Not without wit, it presents an implacably strong leader who stood on her moral grounds in the face of other leaders and buffoons (and some who are both). Hers is the face and presence of rationality, social consciousness and wisdom. Growing up in a context deeply redolent of the dystopia George Orwell created in his novel 1984, Merkel studied science, because it was the only place where truth could not be sullied under the corrupt yoke of East Germany. She was the one who controversially granted over one million Syrian refugees sanctuary in Germany during a time of great turmoil. And to the filmmaker’s credit, spoofs of the ilk of Tracy Ullman’s hilarious contemplation of Merkel’s poker face, has a presence here.
But what do you think of when you encounter the idea of Germany? Is it the commercial give and take of today’s quick-running economy and highly sophisticated democracy? Is it the Berlin Wall, which came down in 1989 and represented a hefty chunk of Cold War politics for almost three decades? Or is it, perhaps, the Second World War, where Germany was left with a complex and blood-stained level of guilt? Granted, it’s not considered polite these days to crudely mull over Germany’s role in the war and of the scourge of hatred it fostered under Hitler’s reign from the 1930s, but that’s as much a part of its history – and Merkel’s – as anything else.
In many respects, Germany’s world war history becomes a proverbial elephant in the room of Weber’s portrait of Merkel. It is completely absent from the film’s trajectory or any of its clear references. A google search reveals that Merkel came of parentage that were good solid citizens with nothing to do with Nazi values. But, born in the late 1800s, both sets of her grandparents lived through a time in central Europe when hate was on the street and in your face. There were two world wars, in which Germany was a central villain. Surely, this remains of relevance to a contemporary audience? The aspect of Merkel’s story in her allowing asylum-seeking refugees into the country in 2015, refers obliquely to the masses of Europeans who, a generation earlier, were ousted from the country at a time when few countries would be so bold as to allow them refuge. But this reference doesn’t feel enough, historically, in this film to hold the comparison.
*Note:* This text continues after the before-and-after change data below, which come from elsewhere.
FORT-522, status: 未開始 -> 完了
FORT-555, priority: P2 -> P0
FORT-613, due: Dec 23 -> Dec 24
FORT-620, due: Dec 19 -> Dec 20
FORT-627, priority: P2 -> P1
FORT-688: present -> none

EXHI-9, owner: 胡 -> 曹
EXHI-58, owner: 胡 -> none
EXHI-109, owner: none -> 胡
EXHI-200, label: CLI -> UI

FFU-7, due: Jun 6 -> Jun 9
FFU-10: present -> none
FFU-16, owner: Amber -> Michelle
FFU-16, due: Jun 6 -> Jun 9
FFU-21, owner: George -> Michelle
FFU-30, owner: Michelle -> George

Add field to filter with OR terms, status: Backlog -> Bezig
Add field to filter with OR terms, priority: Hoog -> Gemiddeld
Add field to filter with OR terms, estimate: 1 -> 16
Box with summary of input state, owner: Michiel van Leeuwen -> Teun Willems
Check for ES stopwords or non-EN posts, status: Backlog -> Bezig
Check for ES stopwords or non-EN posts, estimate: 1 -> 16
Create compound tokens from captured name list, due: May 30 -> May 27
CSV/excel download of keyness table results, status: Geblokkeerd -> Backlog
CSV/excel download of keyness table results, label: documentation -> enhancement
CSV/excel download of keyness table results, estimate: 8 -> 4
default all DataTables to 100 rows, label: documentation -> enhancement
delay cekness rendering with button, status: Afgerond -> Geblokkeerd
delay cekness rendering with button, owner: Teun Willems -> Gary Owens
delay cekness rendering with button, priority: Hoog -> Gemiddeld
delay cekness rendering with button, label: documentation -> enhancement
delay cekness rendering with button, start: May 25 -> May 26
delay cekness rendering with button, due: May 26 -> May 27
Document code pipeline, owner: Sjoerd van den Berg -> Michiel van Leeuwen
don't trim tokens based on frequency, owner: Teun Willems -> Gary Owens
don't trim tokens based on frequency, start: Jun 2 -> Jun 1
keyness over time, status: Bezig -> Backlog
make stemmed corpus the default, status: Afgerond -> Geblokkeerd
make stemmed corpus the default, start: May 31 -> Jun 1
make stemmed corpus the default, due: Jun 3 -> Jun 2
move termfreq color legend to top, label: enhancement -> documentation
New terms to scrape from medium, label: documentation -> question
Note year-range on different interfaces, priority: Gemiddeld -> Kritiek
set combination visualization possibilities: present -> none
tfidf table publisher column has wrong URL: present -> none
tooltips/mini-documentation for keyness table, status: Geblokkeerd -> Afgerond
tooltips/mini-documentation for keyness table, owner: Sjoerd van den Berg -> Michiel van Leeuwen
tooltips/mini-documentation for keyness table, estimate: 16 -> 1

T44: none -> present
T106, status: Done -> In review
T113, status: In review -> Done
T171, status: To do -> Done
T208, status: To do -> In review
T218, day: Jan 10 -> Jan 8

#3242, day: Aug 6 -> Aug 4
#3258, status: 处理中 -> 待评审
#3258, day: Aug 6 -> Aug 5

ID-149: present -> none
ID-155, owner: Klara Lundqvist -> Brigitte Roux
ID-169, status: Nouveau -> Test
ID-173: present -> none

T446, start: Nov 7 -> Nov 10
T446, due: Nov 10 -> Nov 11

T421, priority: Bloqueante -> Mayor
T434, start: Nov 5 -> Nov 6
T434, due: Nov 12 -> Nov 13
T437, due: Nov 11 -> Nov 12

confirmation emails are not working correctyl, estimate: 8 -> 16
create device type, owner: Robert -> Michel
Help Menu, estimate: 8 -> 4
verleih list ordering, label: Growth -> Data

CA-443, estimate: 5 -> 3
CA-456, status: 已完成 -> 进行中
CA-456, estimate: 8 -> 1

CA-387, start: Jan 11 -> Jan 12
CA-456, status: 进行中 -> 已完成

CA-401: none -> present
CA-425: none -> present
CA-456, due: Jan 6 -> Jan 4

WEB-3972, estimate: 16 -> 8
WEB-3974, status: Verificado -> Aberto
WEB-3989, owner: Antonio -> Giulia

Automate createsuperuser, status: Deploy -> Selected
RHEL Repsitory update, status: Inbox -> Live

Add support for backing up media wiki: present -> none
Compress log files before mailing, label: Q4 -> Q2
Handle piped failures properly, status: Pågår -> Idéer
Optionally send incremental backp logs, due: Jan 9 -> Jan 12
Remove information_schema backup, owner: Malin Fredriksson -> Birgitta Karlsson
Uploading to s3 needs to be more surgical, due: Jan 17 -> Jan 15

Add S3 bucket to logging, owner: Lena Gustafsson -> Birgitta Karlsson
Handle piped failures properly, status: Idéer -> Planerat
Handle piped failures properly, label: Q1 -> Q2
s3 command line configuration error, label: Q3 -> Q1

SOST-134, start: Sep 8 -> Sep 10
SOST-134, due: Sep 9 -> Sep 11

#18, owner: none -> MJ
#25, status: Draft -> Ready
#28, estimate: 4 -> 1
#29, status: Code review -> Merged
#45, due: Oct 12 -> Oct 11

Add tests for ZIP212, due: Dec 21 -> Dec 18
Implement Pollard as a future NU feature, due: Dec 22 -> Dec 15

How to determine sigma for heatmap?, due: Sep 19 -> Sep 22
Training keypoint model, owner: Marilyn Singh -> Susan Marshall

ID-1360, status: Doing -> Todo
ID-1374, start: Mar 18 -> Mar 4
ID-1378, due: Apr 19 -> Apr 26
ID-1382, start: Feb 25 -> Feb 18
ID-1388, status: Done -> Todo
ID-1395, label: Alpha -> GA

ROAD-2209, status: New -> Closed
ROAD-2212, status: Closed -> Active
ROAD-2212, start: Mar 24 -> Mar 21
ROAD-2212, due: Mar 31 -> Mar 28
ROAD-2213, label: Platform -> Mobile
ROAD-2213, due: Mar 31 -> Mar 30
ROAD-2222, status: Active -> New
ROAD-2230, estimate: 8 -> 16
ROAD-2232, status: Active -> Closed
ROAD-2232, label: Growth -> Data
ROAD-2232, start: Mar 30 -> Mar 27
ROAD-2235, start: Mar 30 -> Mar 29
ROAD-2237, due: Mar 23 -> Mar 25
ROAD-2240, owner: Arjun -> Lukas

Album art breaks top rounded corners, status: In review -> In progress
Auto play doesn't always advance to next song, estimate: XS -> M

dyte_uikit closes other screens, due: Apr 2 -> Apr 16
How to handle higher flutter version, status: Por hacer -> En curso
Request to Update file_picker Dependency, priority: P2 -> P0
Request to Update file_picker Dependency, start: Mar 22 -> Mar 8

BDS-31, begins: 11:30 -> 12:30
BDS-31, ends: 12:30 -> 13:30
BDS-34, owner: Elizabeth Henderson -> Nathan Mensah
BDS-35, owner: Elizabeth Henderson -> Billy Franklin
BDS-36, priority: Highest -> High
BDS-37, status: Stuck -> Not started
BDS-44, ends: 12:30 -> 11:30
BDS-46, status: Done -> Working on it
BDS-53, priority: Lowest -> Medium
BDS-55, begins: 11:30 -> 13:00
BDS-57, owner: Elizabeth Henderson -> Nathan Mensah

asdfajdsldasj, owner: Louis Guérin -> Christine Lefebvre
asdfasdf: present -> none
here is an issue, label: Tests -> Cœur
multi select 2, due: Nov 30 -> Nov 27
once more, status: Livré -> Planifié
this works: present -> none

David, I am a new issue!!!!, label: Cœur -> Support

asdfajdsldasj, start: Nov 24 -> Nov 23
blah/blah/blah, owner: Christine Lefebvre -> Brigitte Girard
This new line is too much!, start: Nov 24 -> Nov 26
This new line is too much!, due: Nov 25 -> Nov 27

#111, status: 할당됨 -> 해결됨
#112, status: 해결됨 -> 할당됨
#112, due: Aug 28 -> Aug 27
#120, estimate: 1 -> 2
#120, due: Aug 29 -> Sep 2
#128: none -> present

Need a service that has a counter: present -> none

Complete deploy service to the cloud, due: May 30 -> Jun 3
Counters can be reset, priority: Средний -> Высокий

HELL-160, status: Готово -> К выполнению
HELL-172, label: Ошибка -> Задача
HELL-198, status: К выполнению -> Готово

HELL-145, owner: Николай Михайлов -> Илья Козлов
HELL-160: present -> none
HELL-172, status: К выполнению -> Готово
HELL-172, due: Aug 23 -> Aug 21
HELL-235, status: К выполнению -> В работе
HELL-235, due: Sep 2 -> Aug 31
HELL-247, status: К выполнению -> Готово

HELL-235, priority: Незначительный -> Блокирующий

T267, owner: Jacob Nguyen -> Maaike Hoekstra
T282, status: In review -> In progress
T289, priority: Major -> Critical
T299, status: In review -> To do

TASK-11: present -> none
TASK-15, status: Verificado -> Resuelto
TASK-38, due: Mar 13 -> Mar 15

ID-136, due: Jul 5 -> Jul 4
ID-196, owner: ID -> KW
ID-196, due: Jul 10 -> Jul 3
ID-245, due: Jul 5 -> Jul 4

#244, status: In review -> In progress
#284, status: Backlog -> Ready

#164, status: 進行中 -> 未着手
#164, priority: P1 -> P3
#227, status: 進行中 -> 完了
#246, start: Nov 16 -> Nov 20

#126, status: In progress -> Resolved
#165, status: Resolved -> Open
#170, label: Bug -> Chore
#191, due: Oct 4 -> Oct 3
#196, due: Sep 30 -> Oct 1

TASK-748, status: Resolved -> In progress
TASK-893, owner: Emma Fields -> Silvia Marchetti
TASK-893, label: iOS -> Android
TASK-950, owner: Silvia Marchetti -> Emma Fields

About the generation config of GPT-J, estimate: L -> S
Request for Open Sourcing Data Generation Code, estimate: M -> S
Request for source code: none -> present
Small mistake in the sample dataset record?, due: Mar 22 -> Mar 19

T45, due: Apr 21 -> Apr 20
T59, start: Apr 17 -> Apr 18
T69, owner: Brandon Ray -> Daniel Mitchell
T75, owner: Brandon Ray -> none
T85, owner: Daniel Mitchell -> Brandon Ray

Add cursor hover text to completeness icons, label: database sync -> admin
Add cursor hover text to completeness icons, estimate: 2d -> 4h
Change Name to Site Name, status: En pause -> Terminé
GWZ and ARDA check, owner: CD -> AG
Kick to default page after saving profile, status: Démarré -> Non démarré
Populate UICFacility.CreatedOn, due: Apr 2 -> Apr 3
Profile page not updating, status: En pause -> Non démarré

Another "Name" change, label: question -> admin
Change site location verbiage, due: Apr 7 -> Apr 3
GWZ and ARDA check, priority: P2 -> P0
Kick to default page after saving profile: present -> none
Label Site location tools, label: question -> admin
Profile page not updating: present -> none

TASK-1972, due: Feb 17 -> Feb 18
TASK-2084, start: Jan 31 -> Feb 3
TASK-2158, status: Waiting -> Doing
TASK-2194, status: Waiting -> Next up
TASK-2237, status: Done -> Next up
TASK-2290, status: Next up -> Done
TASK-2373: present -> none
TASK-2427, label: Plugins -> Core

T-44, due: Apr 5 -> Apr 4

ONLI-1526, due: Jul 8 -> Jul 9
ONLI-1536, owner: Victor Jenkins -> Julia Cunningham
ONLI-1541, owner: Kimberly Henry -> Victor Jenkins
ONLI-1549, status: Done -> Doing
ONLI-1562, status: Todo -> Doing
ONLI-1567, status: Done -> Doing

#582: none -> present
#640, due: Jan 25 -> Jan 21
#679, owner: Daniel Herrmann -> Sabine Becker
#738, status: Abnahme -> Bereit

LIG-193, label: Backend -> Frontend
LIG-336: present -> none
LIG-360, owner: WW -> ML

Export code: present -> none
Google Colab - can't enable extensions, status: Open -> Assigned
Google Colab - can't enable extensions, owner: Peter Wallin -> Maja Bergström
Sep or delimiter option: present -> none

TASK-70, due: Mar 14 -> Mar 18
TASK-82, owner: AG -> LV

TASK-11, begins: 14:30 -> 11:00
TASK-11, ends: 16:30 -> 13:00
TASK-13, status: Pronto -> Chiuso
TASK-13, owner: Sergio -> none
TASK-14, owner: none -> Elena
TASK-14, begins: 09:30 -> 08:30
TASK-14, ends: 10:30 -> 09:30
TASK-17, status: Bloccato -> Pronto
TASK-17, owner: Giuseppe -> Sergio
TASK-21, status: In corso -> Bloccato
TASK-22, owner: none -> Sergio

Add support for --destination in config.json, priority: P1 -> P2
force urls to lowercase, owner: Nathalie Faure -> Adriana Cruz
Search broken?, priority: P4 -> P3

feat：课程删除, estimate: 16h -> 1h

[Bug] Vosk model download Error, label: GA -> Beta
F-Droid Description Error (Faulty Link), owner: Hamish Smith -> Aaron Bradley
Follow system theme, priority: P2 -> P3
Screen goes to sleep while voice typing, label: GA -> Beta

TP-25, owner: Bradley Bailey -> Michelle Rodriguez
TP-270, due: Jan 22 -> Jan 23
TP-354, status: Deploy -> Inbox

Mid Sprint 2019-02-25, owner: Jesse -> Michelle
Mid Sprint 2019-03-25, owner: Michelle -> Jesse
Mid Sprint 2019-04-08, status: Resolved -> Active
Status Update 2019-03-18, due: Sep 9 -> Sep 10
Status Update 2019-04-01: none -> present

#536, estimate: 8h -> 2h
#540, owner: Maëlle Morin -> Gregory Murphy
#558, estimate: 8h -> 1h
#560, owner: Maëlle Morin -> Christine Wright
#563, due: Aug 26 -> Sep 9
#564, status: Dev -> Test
Merkel is a compelling piece of filmography, with a great understanding of clean narrative that is not without intelligence and broader social commentary, but it’s almost too good to be true. If you’ve just emerged into the world and don’t know facts, a great swathe of history in which millions of lives were violently obliterated is completely absent here.
Merkel is written and directed by Eva Weber. Produced by Sigrid Dyekjær, Lizzie Gillett, Sonja Henrici and Eva Weber, it features creative input by Jon Opstad (music), Daniel Greenway and Alexandra Strauss (editing), Rick Blything (sound effects) and Ted Snow, Reinhold Vorschneider and Konrad Waldmann (cinematography). It features on the Encounters International South African Documentary Film Festival which runs from 22 June until 2 July 2023, in Cape Town at the Ster Kinekor V&A Waterfront, the Labia Theatre, the Bertha House in Mowbray and in Johannesburg at Ster Kinekor Rosebank Nouveau, the Goethe-Institut and the Bioscope in Milpark.